Manning, Guy: A Matter of Life & Death (The Journal of Abel Mann)
Posted by Duncan Glenday, SoT Staff Writer on 2005-01-09 21:45:45
My Score:

It took a long time to review this CD because there are so many different influences that it was almost impossible to categorize this music. Progressive folk? Yes, there's plenty of Tull and even Strawbs in here - but it's also more complex, and heavier than folk. '70s-Styled progressive rock? No question about it - except that there are also many very modern elements. Hard rock? There are certainly many hard segments here but there are also soft, proggy and even jazzy sections. Singer-songwriter? That may be your first impression, but there's a whole band here, with the variety of inputs and influences that elevates the music well beyond troubadour status.

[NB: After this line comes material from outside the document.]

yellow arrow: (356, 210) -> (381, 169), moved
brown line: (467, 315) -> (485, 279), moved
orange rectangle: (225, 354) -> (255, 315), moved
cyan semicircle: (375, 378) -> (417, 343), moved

Well - perhaps the broad array of influences on A Matter Of Life & Death defines its own category.

All that variety may lead you to fear that the music would be all over the map. Not so - although there's a good range of sounds here, and despite the song-orientation apparent on this album, it's a very cohesive piece that addresses the concept described in the subtitle 'The Journal Of Abel Mann'. This character was introduced in previous Manning albums, and here we find him in a poignant reflection on the successes and failures of his life. Manning's lyrics are far better than most in today's progressive music. There's a purpose to each song and the heartfelt prose is perfectly matched to the music, but you can't help thinking the album would be well served by a summary of the story in the cover booklet.

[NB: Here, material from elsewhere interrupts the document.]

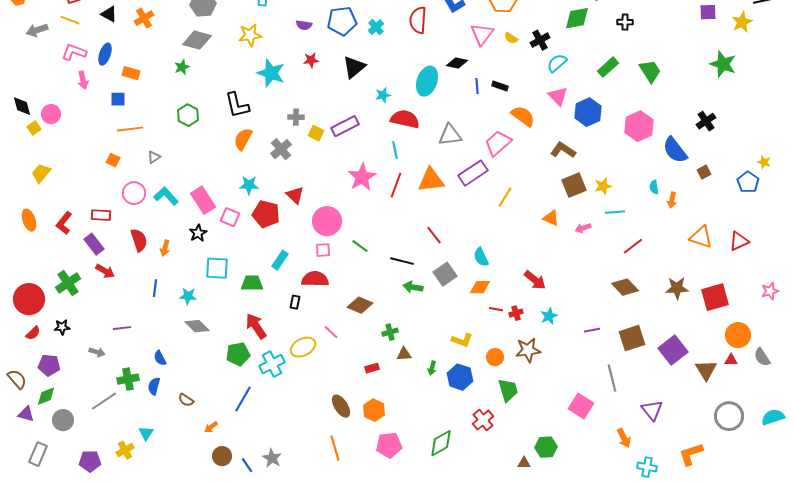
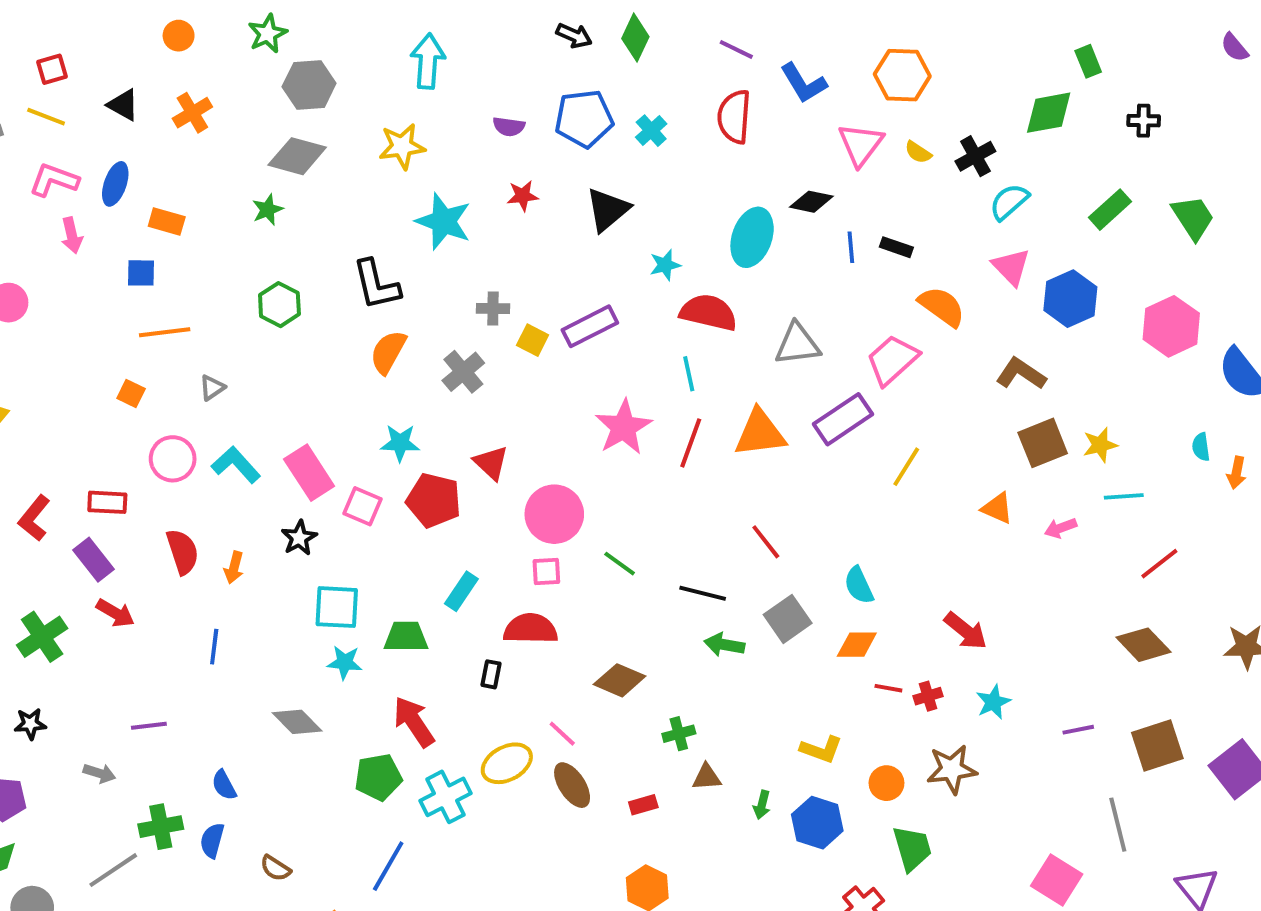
cyan star: (188, 296) -> (345, 662), moved
brown ellipse: (341, 406) -> (572, 785), moved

It's almost impossible to select a standout track here, but a favorite is "River Of Time" It isn't the most complex or the most 'progressive' song on this CD - that honor goes to the sax-rich and mostly instrumental "Out Of My Life" - but it is a soft melodic piece that you might find yourself playing over and over again. Guy's fat twelve-string guitar complements Laura Fowles' whisper-soft and very feminine background vocals, while the rich but understated keys and gentle bass and occasional high-register synth motifs build an elegant, introspective piece that segues nicely into "Silent Man", a more folk-rock oriented piece with fiddle, mandolin, and a heavy Jethro Tull influence.

In fact, that 'Tull reference is all over this CD. Not in the instrumentation, but in the folk-rock orientation on "Life's Disguises" and "Silent Man", and particularly, in the vocals. Imagine a younger Ian Anderson without the cynicism and you have a good idea of Guy's delivery. It has a rich mid-ranged timbre and a clear if occasionally sibilant enunciation. The vocals are very up-front in the mix and there aren't many long instrumental sections so the singing and the lyrical content are dominant aspects on this record.

This is Manning's sixth solo album since 1999. In that time he's also worked on parallel Or 90 degrees, two acclaimed The Tangent CDs, and with La Voce Del Vento on one (soon two, we understand) Colossus 'Spaghetti Epic' projects. As prolific as that may be it appears that his product gets stronger with each successive release, and A Matter Of Life & Death is probably his best body of work yet.